About a month ago, we spent a full week highlighting research (PDF) conducted at our firm that shows the degree to which investors are harmed by excessive markups in municipal bond trading. In the paper, our colleagues argue that low-cost improvements in disclosure requirements could largely eliminate these transfers of wealth from taxpayers and investors to the brokerage industry.
After the research was completed, we began thinking about other ways investors gain exposure to municipal bonds. For example, investors can buy shares of a fund whose assets are municipal bonds. As a result, we began looking into municipal bond funds to determine the typical markup charged on their trades.
To begin our analysis, we looked at one of the largest municipal bond exchange traded fund (ETF): SPDR® Nuveen Barclays Short Term Municipal Bond ETF (SHM). We obtained the daily holdings for the first half of 2013 via Bloomberg and determined dates on which the holdings of the fund changed (implying a trade).
Using these lists of bonds held by the fund, we obtained the trading activity for each municipal bond from the Electronic Municipal Market Access (EMMA) website. At this point, we attempted to reconcile the trading activity implied by the fund holdings with the trading activity given by EMMA. For example, if the fund increased the position in a given bond, the EMMA data should reflect a "Customer bought" order for the same amount around the same time.
Let's look at one example that is consistent with our intuition. On February 14, 2013, SHM increased its holdings of a municipal bond with a CUSIP of 208418NN9 by $695,000 according to Bloomberg. EMMA has the following data for the bond around this date.
Now let's look at another time that SHM increased its position. On March 22, 2013, SHM increased its holdings of 403755L74 by $1,325,000. EMMA has the following data for the bond around this date.
The only trade occuring around this date with the correct trade amount is a "Customer sold" order on March 20, 2013. Given the previous example, it's not clear how this is consistent.
Finally, on March 12, 2013, SHM increased its holdings of 613340V39 by $5,000,000. The following image is all of the trading activity EMMA has for the bond.
You can see that there is no "Customer bought" or "Customer sold" trades to match with this change in position -- in fact, there are no trades at all within several months of the transaction date!
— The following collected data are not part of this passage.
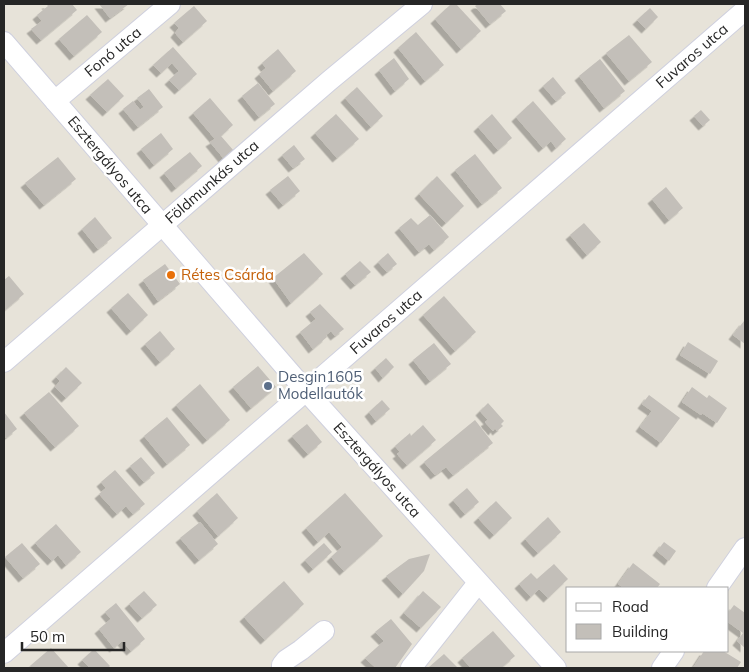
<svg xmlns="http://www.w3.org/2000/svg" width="749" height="672" font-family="Mulish,sans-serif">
<defs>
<filter id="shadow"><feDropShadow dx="-4.5" dy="4.5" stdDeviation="0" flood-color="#0004"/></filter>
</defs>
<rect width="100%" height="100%" fill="#e7e3d9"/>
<g fill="#c3bfb9" filter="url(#shadow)">
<path d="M46,4H72L77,10L41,40L31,29L42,21L37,15L48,6Z"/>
<path d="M99,4H129L110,18Z"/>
<path d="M451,4H456L481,31L461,49L435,19Z"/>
<path d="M478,4H500L506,11L490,24L475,6Z"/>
<path d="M194,6L207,21L183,42L175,33L179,28L174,23Z"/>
<path d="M650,8L658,17L646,29L637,20Z"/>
<path d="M87,15L102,32L74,56L59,39Z"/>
<path d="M416,32L444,65L425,81L398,48Z"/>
<path d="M629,35L652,62L629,81L606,53Z"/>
<path d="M173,47L197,74L179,90L169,80L179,71L172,63L161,73L153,65Z"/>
<path d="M278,49L296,71L273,91L259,74L266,68L262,63Z"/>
<path d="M394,58L409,79L395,91L379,70Z"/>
<path d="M600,59L625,91L604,108L579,76Z"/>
<path d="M553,77L566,93L556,101L543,86Z"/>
<path d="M108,79L124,96L107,112L90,95Z"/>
<path d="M258,83L275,104L259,117L242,96Z"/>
<path d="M357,87L383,116L371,127L345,98Z"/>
<path d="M149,89L163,107L138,127L123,109L133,101L140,110L144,107L137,98Z"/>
<path d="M210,98L233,125L221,136L234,151L224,159L210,142L215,139L193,113Z"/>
<path d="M533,101L566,139L556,148L551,141L543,148L516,117Z"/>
<path d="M701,110L710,120L703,126L694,116Z"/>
<path d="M336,114L359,139L337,158L315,133Z"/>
<path d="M492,114L512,138L498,150L478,127Z"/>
<path d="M161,133L173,149L154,165L141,149Z"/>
<path d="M294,145L305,159L293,168L282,155Z"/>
<path d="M190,152L202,166L176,188L164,173Z"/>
<path d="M475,154L502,188L482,204L455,170Z"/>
<path d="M58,157L76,179L44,205L25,183Z"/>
<path d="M288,176L300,191L283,205L270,190Z"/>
<path d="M437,176L464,206L446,223L419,194Z"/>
<path d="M666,187L683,208L669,220L652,199Z"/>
<path d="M430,215L449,237L434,250L429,244L419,252L399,228L411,218L418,225Z"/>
<path d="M95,217L112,238L98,249L82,229Z"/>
<path d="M584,223L601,242L587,255L570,235Z"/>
<path d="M304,253L323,274L291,303L273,278Z"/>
<path d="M388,253L397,264L387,272L378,262Z"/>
<path d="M360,261L371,272L355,285L345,274Z"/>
<path d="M165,264L180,284L158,301L143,280Z"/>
<path d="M9,276L24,294L4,311V280Z"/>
<path d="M128,293L148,315L131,331L111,308Z"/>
<path d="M444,296L476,332L455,351L423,315Z"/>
<path d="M320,304L344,329L335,336L331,331L326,335L327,337L313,349L300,332L316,319L310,312Z"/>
<path d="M744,321L745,322V344L733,335Z"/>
<path d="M160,331L175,349L160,362L145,344Z"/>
<path d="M688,342L718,361L710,374L680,355Z"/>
<path d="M434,343L451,364L430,381L413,360Z"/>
<path d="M386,358L394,367L383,378L375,368Z"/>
<path d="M258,366L276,387L251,408L233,387Z"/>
<path d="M66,367L82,383L66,398L55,387L60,381L56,377Z"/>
<path d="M200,384L230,420L207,440L176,405Z"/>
<path d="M692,387L707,398L709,395L727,408L717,423L702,413L701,415L682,402Z"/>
<path d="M49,392L79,426L55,447L24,413Z"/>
<path d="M649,395L680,418L661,443L640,427L652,411L642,404Z"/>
<path d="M382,400L390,409L376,421L369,412Z"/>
<path d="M488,403L504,421L501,424L503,426L497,431L495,428L493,431L485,422L488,420L480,411Z"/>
<path d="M4,412L17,429L6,438L4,435Z"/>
<path d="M167,417L190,445L167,464L144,436Z"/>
<path d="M475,420L493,443L453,475L446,467L435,475L424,462Z"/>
<path d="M307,424L322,442L308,454L292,436Z"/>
<path d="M423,425L436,440L407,465L397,454L400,452L395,446L410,433L411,436Z"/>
<path d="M141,457L155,473L144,482L130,466Z"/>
<path d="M115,470L145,504L133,514L126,506L117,514L99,494L106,488L101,482Z"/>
<path d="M467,488L479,502L465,514L453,500Z"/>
<path d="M217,493L238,518L218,536L197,511Z"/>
<path d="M345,493L383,536L344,571L331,557L342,547L329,532L318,542L306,528Z"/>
<path d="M496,501L512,518L494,535L478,518Z"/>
<path d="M548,517L561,532L538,553L525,539Z"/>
<path d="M200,522L218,544L199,560L180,538Z"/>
<path d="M56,524L81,552L66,565L58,555L52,561L35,543Z"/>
<path d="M664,542L676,551L669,561L657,551Z"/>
<path d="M22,543L40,564L23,578L5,557Z"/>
<path d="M324,543L332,552L313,569L305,560Z"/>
<path d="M430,554L424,571L403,594L386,576L409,559Z"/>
<path d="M633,563L660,584L657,588H624L618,584Z"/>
<path d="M554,564L568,579L548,598L539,589L531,597L519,584L531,573L537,579Z"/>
<path d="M284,581L304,604L265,640L244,617Z"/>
<path d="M144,591L157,605L142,618L129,604Z"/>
<path d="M423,591L441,607L421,628L404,613Z"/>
<path d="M116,603L145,639L131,651L122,641L114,648L99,629L111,619L105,612Z"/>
<path d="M734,605L745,613V648L737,641L743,633L728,622V613Z"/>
<path d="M391,619L412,644L395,668H376L365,658L384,641L375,632Z"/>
<path d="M493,631L515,656L501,668H471L462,658Z"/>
<path d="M51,648L69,668H32L30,666Z"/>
<path d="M94,649L110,666L108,668H90L82,660Z"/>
<path d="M704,651H723L741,662L737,668H693Z"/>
<path d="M444,654L458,668H428Z"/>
</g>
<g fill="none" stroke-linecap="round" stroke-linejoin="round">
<g stroke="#cfd0de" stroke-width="22">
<g id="minor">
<path d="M4,42L306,391L556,668"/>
<path d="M55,101L170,4"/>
<path d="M4,362L329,81L422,4"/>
<path d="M717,588L745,548"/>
<path d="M4,653L745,10"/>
<path d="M282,668V665L286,660L301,650L324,631"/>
<path d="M411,668L478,583"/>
<path d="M662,668L674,651"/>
</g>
</g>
<use href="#minor" stroke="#fff" stroke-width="20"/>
</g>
<circle fill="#e8710a" stroke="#fff" stroke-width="2" cx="171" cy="275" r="5"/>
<circle fill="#5c6f8a" stroke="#fff" stroke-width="2" cx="268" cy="386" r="5"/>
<g text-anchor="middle" stroke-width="5" stroke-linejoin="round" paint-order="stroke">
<g font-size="15" fill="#262626" stroke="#fff">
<text transform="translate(113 52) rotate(-40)" y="5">Fonó utca</text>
<text transform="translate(692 56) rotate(-41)" y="5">Fuvaros utca</text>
<text transform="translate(110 165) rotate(50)" y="5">Esztergályos utca</text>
<text transform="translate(212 182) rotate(-41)" y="5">Földmunkás utca</text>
<text transform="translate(386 322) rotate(-41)" y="5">Fuvaros utca</text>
<text transform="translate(377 470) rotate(48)" y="5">Esztergályos utca</text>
</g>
<g font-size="15" fill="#c56008" stroke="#fff" text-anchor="start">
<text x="181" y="280">Rétes Csárda</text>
</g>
<g font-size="15" fill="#4e5e75" stroke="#fff" text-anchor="start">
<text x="278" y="382">Desgin1605<tspan x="278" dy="17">Modellautók</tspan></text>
</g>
</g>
<rect width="749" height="672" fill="none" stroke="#262626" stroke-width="10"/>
<rect x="566" y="587" width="162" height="65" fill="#ffffff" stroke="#a8a8a8"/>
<rect x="576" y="603" width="25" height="8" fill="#ffffff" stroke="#a8a8a8"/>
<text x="612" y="612" font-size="15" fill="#262626">Road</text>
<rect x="576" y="624" width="25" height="15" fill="#c3bfb9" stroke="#a8a8a8"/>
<text x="612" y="637" font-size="15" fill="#262626">Building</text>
<path d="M22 642v8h102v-8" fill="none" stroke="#262626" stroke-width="2.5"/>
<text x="30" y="642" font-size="15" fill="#262626" stroke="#ffffff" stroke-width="4" paint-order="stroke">50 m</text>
</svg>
This same phenomenon also exists for fund sales: sometimes it is reflected with a "Customer sale" in the EMMA data, sometimes it is reflected in a "Customer bought," and sometimes it is not reflected at all. We have also attempted to piece together a trade that would match the fund transaction from several smaller trades in the EMMA data around the same time, with limited success. It thus appears that the EMMA data and the fund position data from Bloomberg are sometimes inconsistent.
Earlier this week, the Municipal Securities Rulemaking Board (MSRB) announced that "it is seeking additional public input on transforming the public display of real-time trade prices on its Electronic Municipal Market Access (EMMA)". One question that our analysis raises is how complete the EMMA data really is, and if it fully reflects ETF transactions. This information is important for retail investors, who may want to know whether they are charged larger or smaller markups than those charged to institutional investors.
UPDATE (12:15PM): The last bond we referenced (CUSIP: 613340V39) changed from the SPDR Nuveen Barclays Municipal Bond ETF (TFI) to the SPDR Nuveen Barclays Short Term Municipal Bond ETF (SHM), both held in the SPDR Trust. The 2007 5% Montgomory County, MD General Obligation bond can be found in TFI's portfolio in the December 31, 2012 report (PDF) and in SHM's portfolio in the March 31, 2013 report (PDF). Therefore, the bond may have been transferred from one SPDR portfolio to another. Perhaps this kind of transaction is not reflected in the EMMA data, but we'll keep tracking this issue down.